Published online by Cambridge University Press: 31 July 2009
Control over place, power and social status was vital in the efforts made during the sixteenth and seventeenth centuries to fix the boundaries of the state. Within wider geopolitical manifestations of state-formation was the parallel, related, but different drive to stabilise nation, nationality and territorial boundaries. In this process, as in others, the victors constructed a narrative of their own. Accordingly, the growing consciousness of national identity and the corresponding evolution of the state were usually accompanied by the twin movements by which those cultural groups which were already dominant increased their control while, at the same time, manifesting a suspicion of those who lay on the margins of this process or who seemed to hamper its development. Trying to impose order on one's territories involved exploring the status and position of minority communities and intransigent peoples.

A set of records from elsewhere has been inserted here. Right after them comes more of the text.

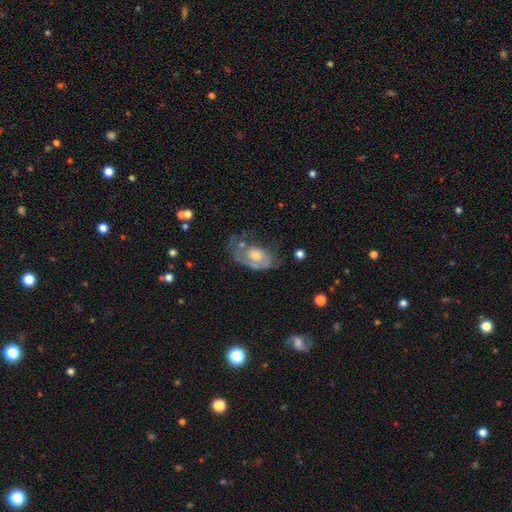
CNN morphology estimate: smooth-or-featured: featured or disk: 61% | smooth: 32% | star or artifact: 8%
  disk-edge-on: no: 94% | yes: 6%
    bar: no: 81% | weak: 16% | strong: 3%
    has-spiral-arms: yes: 62% | no: 38%
    bulge-size: moderate: 64% | small: 18% | large: 14% | none: 2% | dominant: 2%
  merging: major disturbance: 38% | none: 33% | minor disturbance: 25% | merger: 4%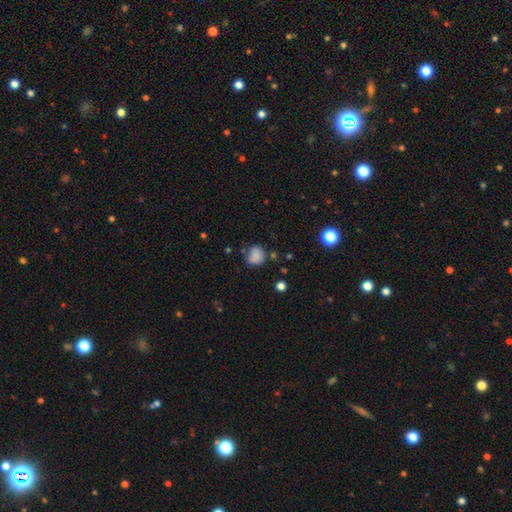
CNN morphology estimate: Smooth or featured? Predicted: smooth (p=0.81). How rounded? Predicted: round (p=0.72). Merging? Predicted: none (p=0.65).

This chapter explores the identities imposed on the Irish and the Moriscos by the English and the Spanish during the first half of the seventeenth century. It uses the perception of delinquent behaviour, allied with the concept of place, in order to discuss the comparative marginalisation of peoples. Its method of procedure involves the detailed examination of a limited source base. It draws on part of the writing of Jaime de Bleda on the expulsion of the Moriscos between 1609 and 1614 and compares it with the exchanges between Vincent Gookin and Richard Lawrence over the proposed transplantation of much of the Gaelic Irish population in the mid-1650s, to suggest a way in which the cultural conquest of Ireland in the seventeenth century can be reconceptualised.